Monday, November 5, 2012


That time of year is here once more - National Novel Writing Month.

Many of my fellow writers are working to meet their 50,000-word goal, including me.

Now that The Daemon Device, Book 2 of the Aetheric Artifacts, is in the hands of my beta-readers, my focus is on writing the rough draft of Book 3.

The thing to keep in mind is NaNoWriMo is just a beginning.  You do not have a finished product at the end of the month, or even when you complete the novel.  It is a rough draft in need of self-editing and outside editing, then even more self-editing and yet another round of outside editing.  That is at a minimum.

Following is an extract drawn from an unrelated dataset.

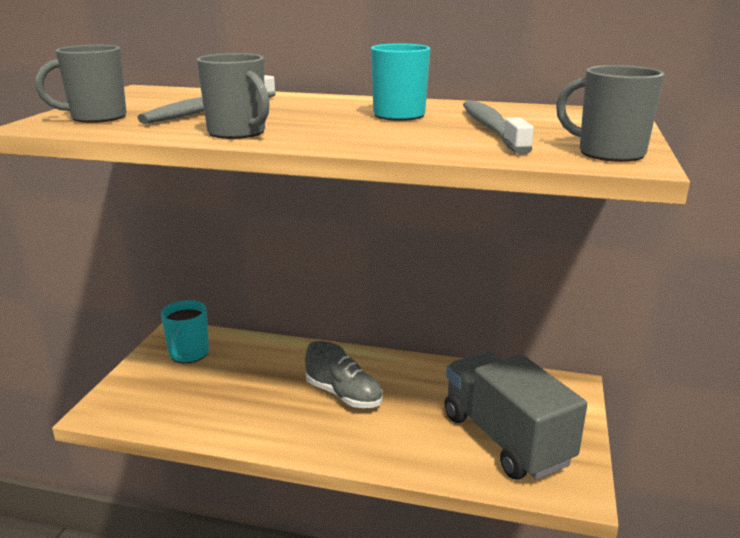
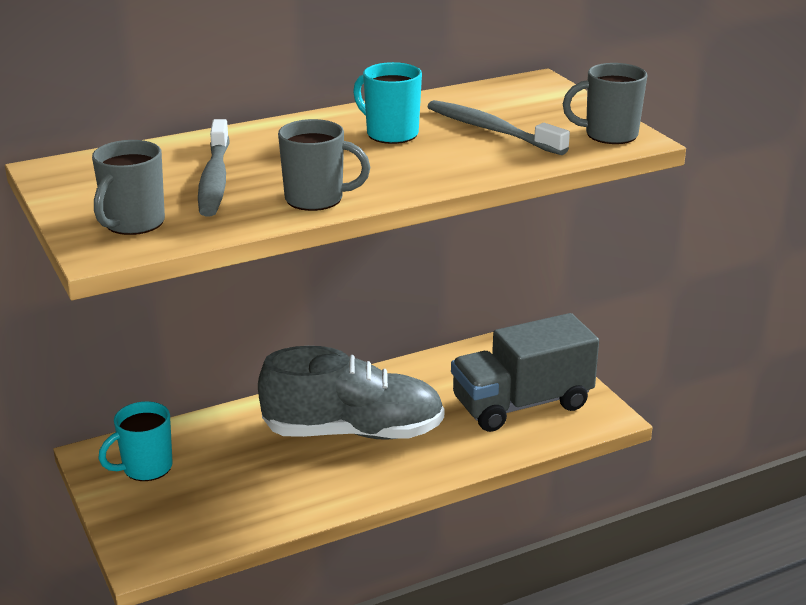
camera: 40 degrees left, 5 degrees up
(188, 354) = (145, 468): turquoise mug -> turquoise mug turned 90 degrees clockwise
(343, 395) = (353, 432): grey shoe -> grey shoe, size x1.78
(505, 439) = (522, 404): grey truck -> grey truck turned 45 degrees counterclockwise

Agents and publishers say they really hate the months after NaNo, because of the amount of obvious rough drafts they see.  They are prepared to reject, reject, reject.  If you are writing for the fun of it, then that is one thing.  If you are writing something you hope to see published, then understand the 50K or longer novel you are writing will be in dire need of polishing.

Have fun with NaNo.  Write.  Then, once the novel is done, set it aside and clear your mind before returning to it.  Enjoy the holiday season.  Return to the novel with a fresh set of eyes in a month or two.  Proofread.  Edit, whether you need to buff it up or trim it down.

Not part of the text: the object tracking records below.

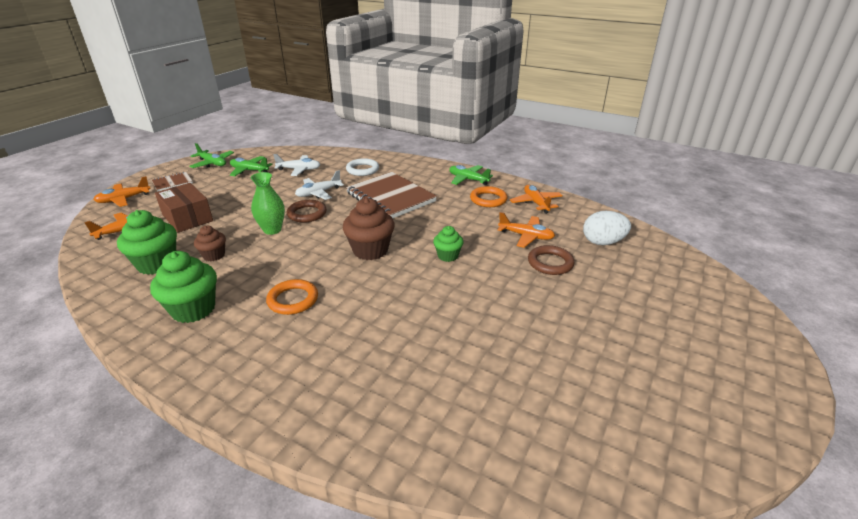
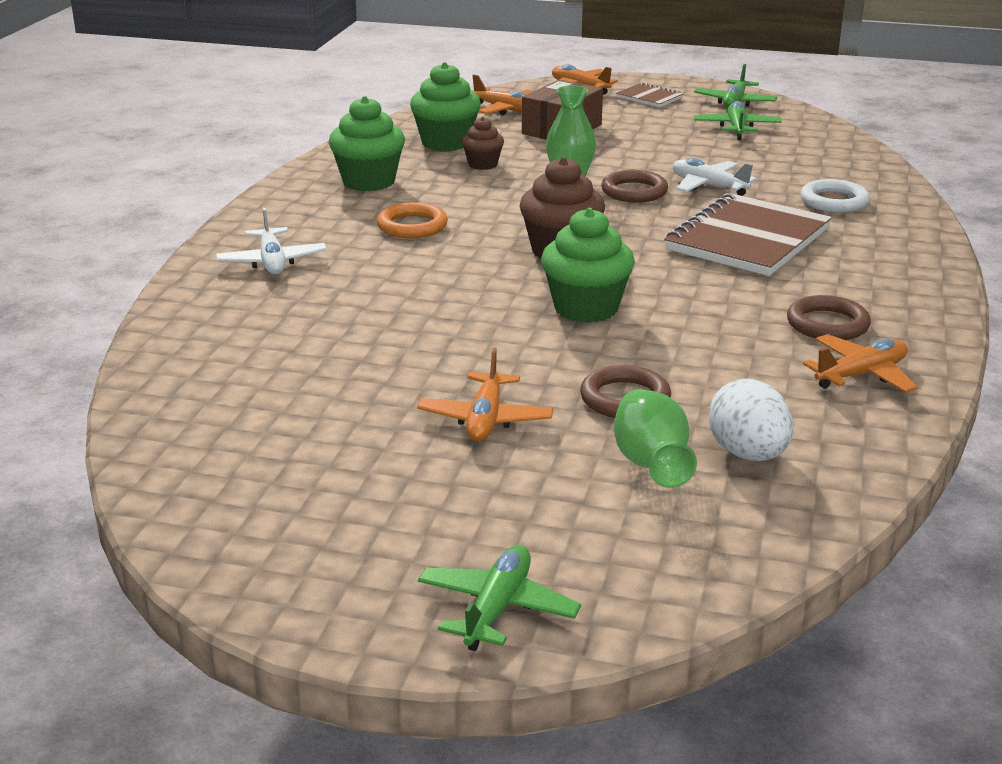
camera: 75 degrees right, 5 degrees down
(299, 170) = (778, 158): white plane -> white plane (272, 262)
(448, 256) = (586, 308): green cupcake -> green cupcake, size x1.72
(468, 179) = (899, 296): green plane -> green plane (497, 608)
(488, 199) = (827, 324): orange ring -> brown ring
(526, 236) = (707, 371): orange plane -> orange plane (485, 419)
(613, 268) = (651, 465): none -> green vase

Then send it to a trusted writing buddy (two or three is even better).  I'm not talking about your parents or grandparents.  I'm talking about people who will give you honest, critical input, and check for errors, plot holes, and problems with continuity.  Look at their suggestions and corrections.  After incorporating any changes and making corrections, send the novel out again to someone for proofreading. 

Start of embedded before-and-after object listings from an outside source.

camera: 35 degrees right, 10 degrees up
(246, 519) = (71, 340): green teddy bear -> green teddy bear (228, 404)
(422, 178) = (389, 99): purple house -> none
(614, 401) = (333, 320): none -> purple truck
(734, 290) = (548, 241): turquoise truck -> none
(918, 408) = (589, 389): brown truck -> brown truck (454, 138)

Yes, this takes months, but publishing is not an instantaneous process.  The idea is not immediate gratification. 

The number one complaint I see in reviews of books, especially ones that are self-published or with brand new micro presses, is the lack of editing.  Goodness knows the Bewares, Recommendations & Background Check forum at Absolute Write is full of cautionary tales about wannabe-publishers who put out terrible products; probably books that could otherwise be very good if the writer looked beyond "Hey, I just wrote down over 50,000 words for NaNo.  Now I can get an agent or a publisher!"

You do not want to be that author.

Copyright (c) 2012 Wendy L. Callahan

1 comment:

  1. Enjoy all that writing time! I've never been able to complete a Nano, and this year definitely wasn't the time to try but I'm so envious of everyone who's in their writing cave this month!